A controversial ‘robo-debt’ has been ruled unlawful in the Federal Court because Centrelink could not have been satisfied the debt was correct.
The court decision comes after the Federal Government made significant changes to the debt recovery system, which has used data-matching to land people with debts they do not owe.
Victorian woman Deanna Amato was ordered to pay back $2754 to the Department of Health and Human Services, which runs Centrelink, and her tax return of $1709 was seized.
But when Victorian Legal Aid took her case to the Federal Court, she was paid back the amount taken from her tax return.
Victorian woman Deanna Amato was ordered to pay back $2754 to Centrelink but challenged the bill in court and won after a judge ruled the debt was not reliable (pictured stock image)
It ‘could not have been satisfied that a debt was owed in the amount of the alleged debt’, Justice Jennifer Davies decided in the Federal Court.
The justice decided Ms Amato was also entitled to the interest earned on the money and the government was ordered to pay her legal costs
The government must reimburse her $92.06 and pay her legal fees.
‘I had my money refunded to me, but I hope that others who have paid dodgy debts will also have a way to get their money back,’ Ms Amato said.

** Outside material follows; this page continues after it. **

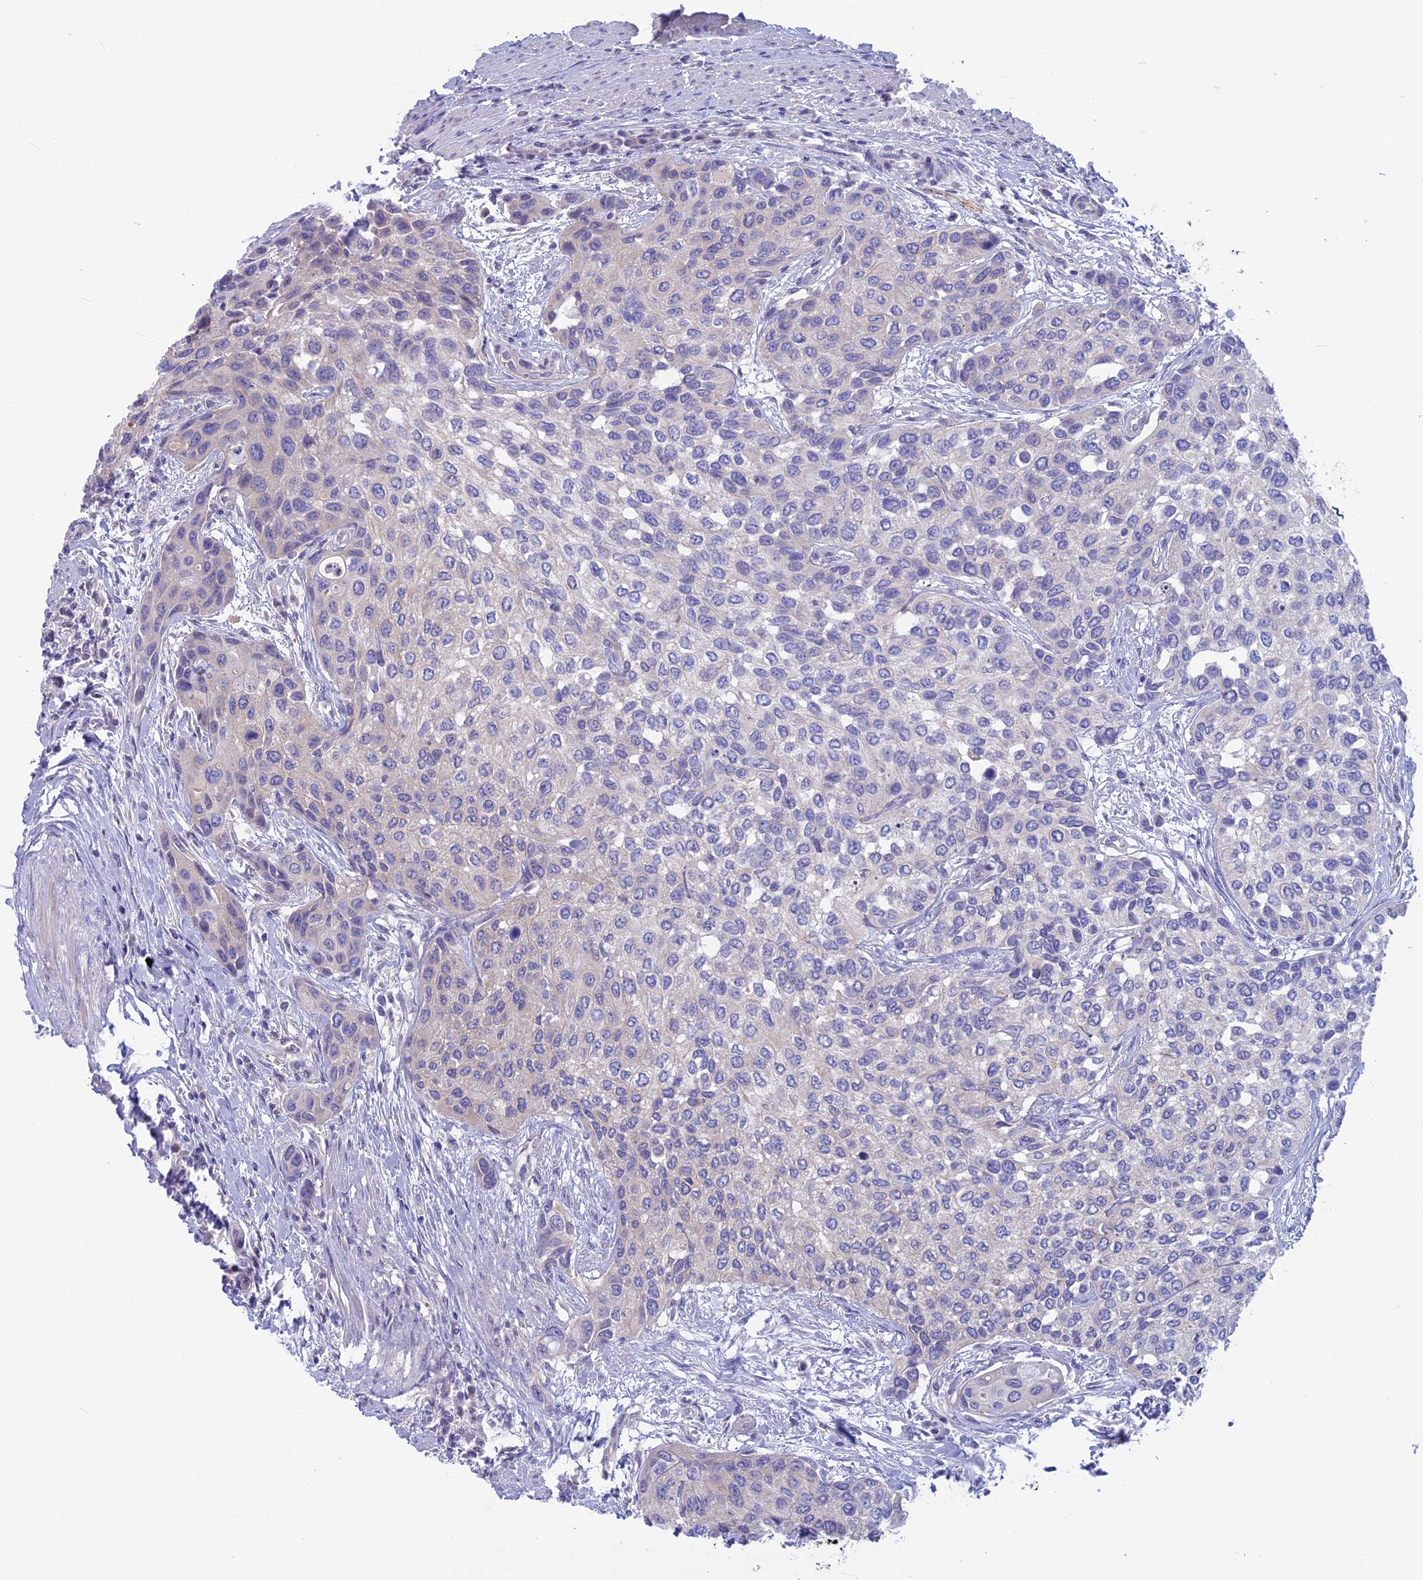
{"staining": {"intensity": "negative", "quantity": "none", "location": "none"}, "tissue": "urothelial cancer", "cell_type": "Tumor cells", "image_type": "cancer", "snomed": [{"axis": "morphology", "description": "Normal tissue, NOS"}, {"axis": "morphology", "description": "Urothelial carcinoma, High grade"}, {"axis": "topography", "description": "Vascular tissue"}, {"axis": "topography", "description": "Urinary bladder"}], "caption": "Protein analysis of urothelial cancer displays no significant expression in tumor cells.", "gene": "SNAP91", "patient": {"sex": "female", "age": 56}}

‘My robo-debt should never have occurred in the first place.
‘I feel pleased to have gotten this outcome but it’s bittersweet to know so many people have paid money under this system.’
Victorian Legal Aid’s Rowan McRae said the government had conceded the income-averaging process used to calculate the debts was unlawful.
‘Deanna’s case has helped to clarify the unlawfulness of the robo-debt system for hundreds of thousands of Australians in the same situation, who received or paid off a robo-debt based only on averaging,’ Ms McRae said.
‘The orders today confirm that the process used against her was unlawful,’ she said, adding it should ‘never have happened’.
Victorian Legal Aid’s Rowan McRae said hundreds of thousands of Australians could be in the same situation, who received or paid off a robo-debt based only on averaging
Ms McRae said the number of people affected by robo-debt was unclear because of a lack of transparency around the way the debts were applied.
On November 19, the Federal Government announced it was winding back the robo-debt scheme, which is also facing a potential class action lawsuit.
The Department of Human Services has told staff to not rely entirely on the robo-debt system and instead undertake further investigations to determine whether people may owe money.
‘The prime minister owes the Australian people an apology for this extraordinary program that – I will say it again – it is extorting money, making false demands of Australian citizens,’ Labor’s shadow attorney-general Mark Dreyfus told ABC News.
Labor says the government should now look at every case where the robo-debt system was used.